The best millennial finance stories of the past fortnight. Find out why social media may be impacting millennials’ financial security and why older millennials are the most stressed out generation. Plus, are their spending habits conducive to a healthy financial future?
Millennials may be unduly influenced by social media. A poll by insurer Admiral found that 40% of millennials admitted Instagram or Facebook had played a part in deciding which car they purchased. The research also found that two thirds of this age group were reliant on credit to buy their car, raising fears that millennials could be putting their financial security at risk by spending beyond their means.
Following recent research that millennials are still behind older age groups at the same age when it comes to wealth, this piece speaks to 30 somethings who have felt, and continue to feel, the effects of the financial crisis. While all age groups were hit, the millennial age group suffered disproportionately from the 2008 crash because of the debt they took on for education, cars and credit cards.
According to Bloomberg, Gen Zs will soon outnumber millennials. The analysis, which uses 2000/2001 as the cut off date (in contrast to 1996 which is the boundary this publication tends to use), found that Gen Zs will make up 32% of the global population from 2019. This compares with 31.5% of millennials. This presents new challenges for marketers who are still working out how to appeal to millennials.
A new study by Bankrate has found that older millennials are the most stressed out age group. According to the survey, 77% of older millennials in the US – those aged between 28 and 37 – are losing sleep over money, work and relationship issues. 43% also say they have lost sleep specifically over money issues, with nearly a quarter anxious about credit card debt. This compares with around a third of the general population, who report having lost sleep over money issues.
This piece looks at millennials who are currently buying homes and considers what they look out for when purchasing. It looks at how a growing number of millennials are purchasing less expensive houses and setting aside part of their budget to renovate.
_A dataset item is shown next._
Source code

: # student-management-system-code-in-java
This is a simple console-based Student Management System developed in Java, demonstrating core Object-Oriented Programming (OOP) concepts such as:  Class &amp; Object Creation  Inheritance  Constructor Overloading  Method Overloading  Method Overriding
This article considers the spending habits of millennials particularly in light of the difficulty many face getting on the housing ladder. It balances evidence that a quarter of millennials admit to spending more per month on coffee than on retirement saving with research from financial adviser Charles Schwab that found that 81% of millennials were confident in their ability to meet financial goals. However, it also raises concerns that millennials aren’t spending on things that help them build their wealth in the long term, like homes and retirement saving.